学級閉鎖で仕事を休めない…2025年からは「子の看護等休暇」が使えます

お金の勉強

「学級閉鎖になりました。お子さんは元気ですが登校できません」——共働き家庭にとって、ある意味子どもの発熱より困るのがこの連絡です。子どもは元気なので病児保育も使えず、学童も学校経由なら基本利用不可。この記事では、学級閉鎖のときに使える制度と、慌てないための備えを解説します。

2025年4月から「子の看護等休暇」が学級閉鎖でも使える

これまで「子の看護休暇」は、子どもの病気やケガ、予防接種などが対象で、元気な子どもの学級閉鎖は対象外でした。それが2025年4月の育児・介護休業法改正で「子の看護休暇」に変わり、大きく拡充されています。

項目改正後(2025年4月〜)
対象の子ども小学3年生修了まで(改正前は就学前まで)
取得できる理由病気・ケガ・予防接種・健診に加えて、感染症による学級閉鎖等入園式・入学式・卒園式も対象に
日数子1人につき年5日(2人以上は年10日)

## 実施する課題
学級閉鎖と休暇制度についての記事から、「2025年4月から「子の看護等休暇」が学級閉鎖でも使える」で始まり「対象の子ども小学3年生修了まで(改正前は就学前まで)」で終わる部分（両端を含む）を一字一句変えずに書き写してもらえますか？

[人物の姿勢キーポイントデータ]
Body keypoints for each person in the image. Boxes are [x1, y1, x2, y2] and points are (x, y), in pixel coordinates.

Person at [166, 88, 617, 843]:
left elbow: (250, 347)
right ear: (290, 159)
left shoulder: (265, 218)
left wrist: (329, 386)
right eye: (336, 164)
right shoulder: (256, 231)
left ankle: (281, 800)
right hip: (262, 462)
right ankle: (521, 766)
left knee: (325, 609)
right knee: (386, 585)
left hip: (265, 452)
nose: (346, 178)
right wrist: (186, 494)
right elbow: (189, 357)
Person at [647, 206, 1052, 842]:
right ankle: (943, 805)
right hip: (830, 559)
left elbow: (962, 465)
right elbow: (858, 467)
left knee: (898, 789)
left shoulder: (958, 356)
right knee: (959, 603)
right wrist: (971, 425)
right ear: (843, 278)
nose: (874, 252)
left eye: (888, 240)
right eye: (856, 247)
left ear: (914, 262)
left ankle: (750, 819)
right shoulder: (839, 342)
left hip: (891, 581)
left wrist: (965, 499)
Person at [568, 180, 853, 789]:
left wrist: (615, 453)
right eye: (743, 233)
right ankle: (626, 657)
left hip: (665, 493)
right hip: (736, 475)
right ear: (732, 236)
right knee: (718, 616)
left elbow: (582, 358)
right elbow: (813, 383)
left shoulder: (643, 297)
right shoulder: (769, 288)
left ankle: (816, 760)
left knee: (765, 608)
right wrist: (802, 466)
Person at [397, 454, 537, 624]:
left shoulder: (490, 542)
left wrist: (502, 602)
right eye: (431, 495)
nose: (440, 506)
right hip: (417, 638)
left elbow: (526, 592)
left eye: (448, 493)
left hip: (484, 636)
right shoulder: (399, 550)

==

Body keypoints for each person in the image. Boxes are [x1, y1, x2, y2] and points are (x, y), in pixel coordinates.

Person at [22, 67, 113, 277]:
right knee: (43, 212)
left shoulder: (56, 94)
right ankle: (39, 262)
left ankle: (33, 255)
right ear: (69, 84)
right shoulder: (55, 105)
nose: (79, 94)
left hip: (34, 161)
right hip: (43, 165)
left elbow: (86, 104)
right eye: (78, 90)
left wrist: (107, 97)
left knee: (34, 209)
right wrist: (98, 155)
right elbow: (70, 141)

## 課題の結果
2025年4月から「子の看護等休暇」が学級閉鎖でも使える

これまで「子の看護休暇」は、子どもの病気やケガ、予防接種などが対象で、元気な子どもの学級閉鎖は対象外でした。それが2025年4月の育児・介護休業法改正で「子の看護休暇」に変わり、大きく拡充されています。

項目改正後(2025年4月〜)
対象の子ども小学3年生修了まで(改正前は就学前まで)